(Beginning of EXTRACTED TEXT)
- Boundary of Tai Po Central in Tai Po District
- District: Tai Po
- Legislative Council constituency: New Territories North East
- Population: 13,645 (2019)
- Electorate: 8,326 (2019)

Current constituency
- Created: 1982
- Number of members: One
- Member(s): Vacant

= Tai Po Central (constituency) =

Tai Po Central is one of the 19 constituencies in the Tai Po District.

The constituency returns one district councillor to the Tai Po District Council, with an election every four years. The seat has been currently held by Au Chun-wah.

Tai Po Central constituency is loosely based on Tai Po Centre with estimated population of 13,645.
(End of EXTRACTED TEXT)
(Beginning of DATA UNDER STUDY)
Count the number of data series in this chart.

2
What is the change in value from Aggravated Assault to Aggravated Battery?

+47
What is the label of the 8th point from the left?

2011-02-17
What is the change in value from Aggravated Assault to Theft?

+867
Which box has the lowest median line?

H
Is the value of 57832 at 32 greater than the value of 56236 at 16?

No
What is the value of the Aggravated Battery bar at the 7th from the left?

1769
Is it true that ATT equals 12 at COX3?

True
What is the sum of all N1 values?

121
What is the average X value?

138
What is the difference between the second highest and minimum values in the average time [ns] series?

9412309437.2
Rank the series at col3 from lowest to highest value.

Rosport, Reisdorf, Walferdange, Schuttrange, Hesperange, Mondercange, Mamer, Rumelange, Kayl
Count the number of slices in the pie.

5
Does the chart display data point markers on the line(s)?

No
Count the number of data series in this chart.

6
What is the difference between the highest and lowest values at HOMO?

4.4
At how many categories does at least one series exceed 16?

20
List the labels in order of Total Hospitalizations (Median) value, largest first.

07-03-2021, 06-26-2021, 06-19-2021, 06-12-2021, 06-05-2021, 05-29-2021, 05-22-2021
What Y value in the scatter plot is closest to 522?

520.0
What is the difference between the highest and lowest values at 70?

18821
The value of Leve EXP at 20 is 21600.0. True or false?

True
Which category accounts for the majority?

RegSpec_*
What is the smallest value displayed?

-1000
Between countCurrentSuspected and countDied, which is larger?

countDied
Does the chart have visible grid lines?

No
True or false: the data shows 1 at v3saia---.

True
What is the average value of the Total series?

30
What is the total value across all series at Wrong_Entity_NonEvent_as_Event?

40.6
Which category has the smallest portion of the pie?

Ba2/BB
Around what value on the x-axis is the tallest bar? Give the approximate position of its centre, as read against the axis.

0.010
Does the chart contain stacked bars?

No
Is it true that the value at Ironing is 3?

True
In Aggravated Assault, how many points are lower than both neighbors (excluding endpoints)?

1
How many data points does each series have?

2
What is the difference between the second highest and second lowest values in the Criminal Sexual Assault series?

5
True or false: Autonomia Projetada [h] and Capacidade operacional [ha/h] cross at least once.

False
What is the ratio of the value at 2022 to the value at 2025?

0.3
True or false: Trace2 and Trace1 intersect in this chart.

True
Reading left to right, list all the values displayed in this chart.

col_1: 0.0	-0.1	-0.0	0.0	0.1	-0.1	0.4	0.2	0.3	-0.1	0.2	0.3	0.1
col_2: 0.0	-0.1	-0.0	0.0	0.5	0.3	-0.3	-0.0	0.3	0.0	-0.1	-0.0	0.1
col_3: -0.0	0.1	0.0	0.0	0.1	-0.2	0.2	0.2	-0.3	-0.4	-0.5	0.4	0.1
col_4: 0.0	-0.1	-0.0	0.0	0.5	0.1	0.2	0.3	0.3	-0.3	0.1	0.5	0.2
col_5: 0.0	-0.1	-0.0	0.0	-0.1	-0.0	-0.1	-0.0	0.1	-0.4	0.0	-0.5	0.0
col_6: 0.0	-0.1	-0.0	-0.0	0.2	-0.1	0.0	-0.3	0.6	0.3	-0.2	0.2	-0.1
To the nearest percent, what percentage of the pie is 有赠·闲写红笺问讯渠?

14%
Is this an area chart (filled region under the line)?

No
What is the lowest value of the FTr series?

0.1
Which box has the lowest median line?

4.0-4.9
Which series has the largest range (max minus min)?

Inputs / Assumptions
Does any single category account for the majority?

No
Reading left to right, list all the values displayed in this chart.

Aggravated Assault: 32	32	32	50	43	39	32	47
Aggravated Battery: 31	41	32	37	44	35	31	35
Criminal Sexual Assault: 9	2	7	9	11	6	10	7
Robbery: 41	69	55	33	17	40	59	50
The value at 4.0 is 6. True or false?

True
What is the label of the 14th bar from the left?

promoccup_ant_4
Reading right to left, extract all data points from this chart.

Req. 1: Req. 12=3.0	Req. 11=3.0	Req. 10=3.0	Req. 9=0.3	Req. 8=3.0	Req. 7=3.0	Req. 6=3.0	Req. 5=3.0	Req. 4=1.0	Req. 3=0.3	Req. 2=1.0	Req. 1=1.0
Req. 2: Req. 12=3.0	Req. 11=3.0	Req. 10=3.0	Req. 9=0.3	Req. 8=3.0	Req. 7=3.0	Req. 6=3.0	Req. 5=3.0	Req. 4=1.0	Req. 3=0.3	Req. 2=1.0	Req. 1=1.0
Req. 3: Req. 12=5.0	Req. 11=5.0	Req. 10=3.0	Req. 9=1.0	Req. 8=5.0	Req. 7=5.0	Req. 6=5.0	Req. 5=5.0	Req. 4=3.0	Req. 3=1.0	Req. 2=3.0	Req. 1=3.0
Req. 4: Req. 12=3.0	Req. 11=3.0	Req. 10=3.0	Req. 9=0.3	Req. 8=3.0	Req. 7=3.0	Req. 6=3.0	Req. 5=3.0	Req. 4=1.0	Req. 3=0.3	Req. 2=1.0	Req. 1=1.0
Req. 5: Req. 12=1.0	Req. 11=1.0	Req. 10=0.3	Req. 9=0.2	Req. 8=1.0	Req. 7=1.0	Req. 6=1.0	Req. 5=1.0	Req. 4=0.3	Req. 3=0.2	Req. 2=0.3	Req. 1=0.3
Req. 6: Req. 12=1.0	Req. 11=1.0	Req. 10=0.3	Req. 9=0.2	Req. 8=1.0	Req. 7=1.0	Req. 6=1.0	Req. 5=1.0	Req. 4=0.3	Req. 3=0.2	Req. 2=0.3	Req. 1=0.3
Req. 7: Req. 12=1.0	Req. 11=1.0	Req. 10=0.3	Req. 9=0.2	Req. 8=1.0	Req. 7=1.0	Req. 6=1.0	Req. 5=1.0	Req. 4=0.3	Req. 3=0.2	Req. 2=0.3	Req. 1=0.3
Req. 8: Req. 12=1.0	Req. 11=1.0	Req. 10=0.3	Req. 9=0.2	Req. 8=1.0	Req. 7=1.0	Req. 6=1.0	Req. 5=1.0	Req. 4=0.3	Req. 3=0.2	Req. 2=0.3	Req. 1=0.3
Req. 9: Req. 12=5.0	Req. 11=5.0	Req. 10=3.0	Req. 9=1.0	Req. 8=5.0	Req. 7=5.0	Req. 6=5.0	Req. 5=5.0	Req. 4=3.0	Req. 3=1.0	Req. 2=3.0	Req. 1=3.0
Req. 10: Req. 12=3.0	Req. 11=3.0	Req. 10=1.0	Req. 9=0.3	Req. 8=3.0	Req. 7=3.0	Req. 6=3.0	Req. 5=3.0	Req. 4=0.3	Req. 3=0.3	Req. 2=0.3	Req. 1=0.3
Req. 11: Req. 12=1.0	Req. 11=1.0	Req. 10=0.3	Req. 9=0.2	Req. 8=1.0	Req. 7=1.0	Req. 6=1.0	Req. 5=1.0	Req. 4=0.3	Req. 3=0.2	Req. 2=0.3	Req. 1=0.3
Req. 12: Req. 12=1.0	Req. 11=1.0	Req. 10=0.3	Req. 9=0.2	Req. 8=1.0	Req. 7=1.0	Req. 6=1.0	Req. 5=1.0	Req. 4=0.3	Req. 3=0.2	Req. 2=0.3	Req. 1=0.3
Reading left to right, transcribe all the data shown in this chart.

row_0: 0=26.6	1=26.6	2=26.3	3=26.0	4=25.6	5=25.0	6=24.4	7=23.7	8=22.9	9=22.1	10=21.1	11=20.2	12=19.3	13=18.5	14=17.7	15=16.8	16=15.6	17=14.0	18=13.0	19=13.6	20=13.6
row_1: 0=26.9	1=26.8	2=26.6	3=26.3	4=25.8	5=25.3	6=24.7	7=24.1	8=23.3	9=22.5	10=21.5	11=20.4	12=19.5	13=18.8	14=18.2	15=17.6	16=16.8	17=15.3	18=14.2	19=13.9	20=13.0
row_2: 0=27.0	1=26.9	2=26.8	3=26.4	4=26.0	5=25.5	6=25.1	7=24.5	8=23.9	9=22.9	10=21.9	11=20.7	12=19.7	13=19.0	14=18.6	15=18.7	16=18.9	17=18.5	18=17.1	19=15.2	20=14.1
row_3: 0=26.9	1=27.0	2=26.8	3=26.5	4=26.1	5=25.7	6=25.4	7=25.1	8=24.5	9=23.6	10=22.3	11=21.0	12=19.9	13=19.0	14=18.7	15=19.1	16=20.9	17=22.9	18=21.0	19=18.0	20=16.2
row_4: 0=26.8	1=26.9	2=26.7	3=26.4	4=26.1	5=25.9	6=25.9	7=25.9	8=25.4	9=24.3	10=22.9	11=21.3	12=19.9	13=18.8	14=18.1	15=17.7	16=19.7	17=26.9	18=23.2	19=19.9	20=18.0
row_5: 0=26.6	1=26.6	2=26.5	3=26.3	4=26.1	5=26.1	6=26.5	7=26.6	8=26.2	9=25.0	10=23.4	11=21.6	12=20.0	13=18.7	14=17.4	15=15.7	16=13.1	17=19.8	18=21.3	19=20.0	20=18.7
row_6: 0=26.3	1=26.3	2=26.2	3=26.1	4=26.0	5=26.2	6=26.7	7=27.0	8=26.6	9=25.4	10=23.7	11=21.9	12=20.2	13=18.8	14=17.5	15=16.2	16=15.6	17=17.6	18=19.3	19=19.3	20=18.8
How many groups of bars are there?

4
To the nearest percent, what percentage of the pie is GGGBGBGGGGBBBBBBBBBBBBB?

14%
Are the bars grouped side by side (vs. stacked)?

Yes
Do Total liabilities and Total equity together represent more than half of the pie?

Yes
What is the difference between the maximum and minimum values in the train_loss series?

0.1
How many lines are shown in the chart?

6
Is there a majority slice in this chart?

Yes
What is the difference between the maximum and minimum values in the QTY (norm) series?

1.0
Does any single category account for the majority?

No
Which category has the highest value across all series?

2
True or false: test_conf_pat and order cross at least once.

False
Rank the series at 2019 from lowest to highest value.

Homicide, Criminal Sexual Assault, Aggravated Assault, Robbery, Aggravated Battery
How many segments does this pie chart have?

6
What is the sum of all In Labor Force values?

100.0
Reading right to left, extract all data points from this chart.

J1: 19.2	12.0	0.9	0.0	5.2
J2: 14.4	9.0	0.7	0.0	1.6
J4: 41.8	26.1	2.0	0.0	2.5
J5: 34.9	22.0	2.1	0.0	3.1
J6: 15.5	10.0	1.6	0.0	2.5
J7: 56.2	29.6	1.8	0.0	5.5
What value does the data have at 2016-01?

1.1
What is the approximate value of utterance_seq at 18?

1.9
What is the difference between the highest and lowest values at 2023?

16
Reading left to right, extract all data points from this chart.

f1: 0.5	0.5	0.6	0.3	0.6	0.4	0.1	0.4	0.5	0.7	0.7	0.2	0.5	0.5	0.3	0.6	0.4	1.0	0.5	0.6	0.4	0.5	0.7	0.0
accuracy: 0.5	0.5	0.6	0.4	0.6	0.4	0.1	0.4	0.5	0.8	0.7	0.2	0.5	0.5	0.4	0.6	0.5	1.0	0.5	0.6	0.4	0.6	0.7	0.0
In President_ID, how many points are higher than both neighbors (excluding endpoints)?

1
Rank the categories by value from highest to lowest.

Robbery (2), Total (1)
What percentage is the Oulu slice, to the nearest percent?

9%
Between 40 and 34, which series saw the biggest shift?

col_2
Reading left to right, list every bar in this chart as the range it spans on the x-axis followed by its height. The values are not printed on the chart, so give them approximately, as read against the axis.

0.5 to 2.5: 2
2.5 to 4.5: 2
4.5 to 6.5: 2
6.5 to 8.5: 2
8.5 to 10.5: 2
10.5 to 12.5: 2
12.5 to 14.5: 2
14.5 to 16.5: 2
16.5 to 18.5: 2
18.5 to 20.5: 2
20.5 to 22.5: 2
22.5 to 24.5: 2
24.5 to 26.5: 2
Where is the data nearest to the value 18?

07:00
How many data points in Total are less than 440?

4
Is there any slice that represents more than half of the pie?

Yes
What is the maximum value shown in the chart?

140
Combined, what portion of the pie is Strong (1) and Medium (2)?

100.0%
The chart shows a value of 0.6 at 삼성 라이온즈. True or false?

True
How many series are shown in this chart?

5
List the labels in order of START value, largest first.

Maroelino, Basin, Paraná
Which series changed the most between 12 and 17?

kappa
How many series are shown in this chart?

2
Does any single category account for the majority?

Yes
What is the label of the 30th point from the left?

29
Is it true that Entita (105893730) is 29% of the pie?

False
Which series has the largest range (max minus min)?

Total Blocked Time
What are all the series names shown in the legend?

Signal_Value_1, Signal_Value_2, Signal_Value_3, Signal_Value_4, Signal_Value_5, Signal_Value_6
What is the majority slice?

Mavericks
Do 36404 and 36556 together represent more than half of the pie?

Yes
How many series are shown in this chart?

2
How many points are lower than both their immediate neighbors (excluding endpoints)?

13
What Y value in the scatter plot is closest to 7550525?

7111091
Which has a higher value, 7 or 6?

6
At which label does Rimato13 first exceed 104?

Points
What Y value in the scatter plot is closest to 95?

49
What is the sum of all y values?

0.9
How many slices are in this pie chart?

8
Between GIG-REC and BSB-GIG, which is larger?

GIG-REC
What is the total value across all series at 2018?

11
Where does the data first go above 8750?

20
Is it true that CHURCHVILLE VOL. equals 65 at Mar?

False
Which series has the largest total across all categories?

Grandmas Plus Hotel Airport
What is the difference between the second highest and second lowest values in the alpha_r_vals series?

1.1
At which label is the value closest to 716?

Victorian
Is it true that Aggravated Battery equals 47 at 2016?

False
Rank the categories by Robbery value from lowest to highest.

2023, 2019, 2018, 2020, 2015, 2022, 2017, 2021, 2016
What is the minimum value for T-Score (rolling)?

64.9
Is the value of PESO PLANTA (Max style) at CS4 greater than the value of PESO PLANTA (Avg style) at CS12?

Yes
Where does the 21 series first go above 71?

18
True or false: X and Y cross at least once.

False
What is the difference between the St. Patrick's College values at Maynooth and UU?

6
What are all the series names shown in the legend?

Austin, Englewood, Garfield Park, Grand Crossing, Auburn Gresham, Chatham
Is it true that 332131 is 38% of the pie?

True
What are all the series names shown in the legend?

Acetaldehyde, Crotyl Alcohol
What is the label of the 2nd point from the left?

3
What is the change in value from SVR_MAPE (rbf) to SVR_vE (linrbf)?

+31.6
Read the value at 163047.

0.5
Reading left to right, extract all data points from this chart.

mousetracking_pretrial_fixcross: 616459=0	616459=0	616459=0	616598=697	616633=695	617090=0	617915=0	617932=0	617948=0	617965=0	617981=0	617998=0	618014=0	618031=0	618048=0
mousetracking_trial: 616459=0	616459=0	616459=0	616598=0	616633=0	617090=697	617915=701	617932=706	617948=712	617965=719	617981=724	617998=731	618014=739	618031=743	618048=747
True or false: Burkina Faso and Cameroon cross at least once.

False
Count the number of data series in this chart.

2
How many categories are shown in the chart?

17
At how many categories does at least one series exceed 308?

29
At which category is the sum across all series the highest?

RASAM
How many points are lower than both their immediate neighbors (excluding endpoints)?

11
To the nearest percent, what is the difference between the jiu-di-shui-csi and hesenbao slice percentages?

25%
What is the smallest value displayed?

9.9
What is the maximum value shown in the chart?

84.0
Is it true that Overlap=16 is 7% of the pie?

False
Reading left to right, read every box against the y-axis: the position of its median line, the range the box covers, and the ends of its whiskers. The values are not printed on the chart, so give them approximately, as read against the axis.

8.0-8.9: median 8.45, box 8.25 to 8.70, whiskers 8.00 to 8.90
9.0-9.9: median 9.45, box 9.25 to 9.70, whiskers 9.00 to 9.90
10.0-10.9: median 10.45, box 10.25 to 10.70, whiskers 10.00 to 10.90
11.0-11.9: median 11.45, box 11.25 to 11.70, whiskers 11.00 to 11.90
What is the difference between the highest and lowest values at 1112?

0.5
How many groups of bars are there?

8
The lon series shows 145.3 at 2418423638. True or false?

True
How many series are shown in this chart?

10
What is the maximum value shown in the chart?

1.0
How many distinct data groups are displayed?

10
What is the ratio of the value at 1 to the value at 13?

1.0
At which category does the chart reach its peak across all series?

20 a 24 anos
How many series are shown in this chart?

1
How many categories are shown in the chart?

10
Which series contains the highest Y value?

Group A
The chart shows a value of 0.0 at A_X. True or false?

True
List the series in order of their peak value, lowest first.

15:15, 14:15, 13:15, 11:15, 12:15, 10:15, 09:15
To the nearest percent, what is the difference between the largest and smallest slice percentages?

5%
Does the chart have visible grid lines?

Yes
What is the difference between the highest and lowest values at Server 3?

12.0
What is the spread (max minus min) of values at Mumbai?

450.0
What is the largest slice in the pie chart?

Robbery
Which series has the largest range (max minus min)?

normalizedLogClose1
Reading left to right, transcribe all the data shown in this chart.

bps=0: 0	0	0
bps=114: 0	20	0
(End of DATA UNDER STUDY)
→ **EXERCISE REQUIREMENTS**:
1. In the Tai Po Central article, list each labeled entry that appears above the heading "Current constituency", with its value.
2. According to the Tai Po Central article, how often is an election held for the constituency's seat on the Tai Po District Council?

→ **RESULTS OF THE TASKS**:
1.
- District: Tai Po
- Legislative Council constituency: New Territories North East
- Population: 13,645 (2019)
- Electorate: 8,326 (2019)

2. Every four years.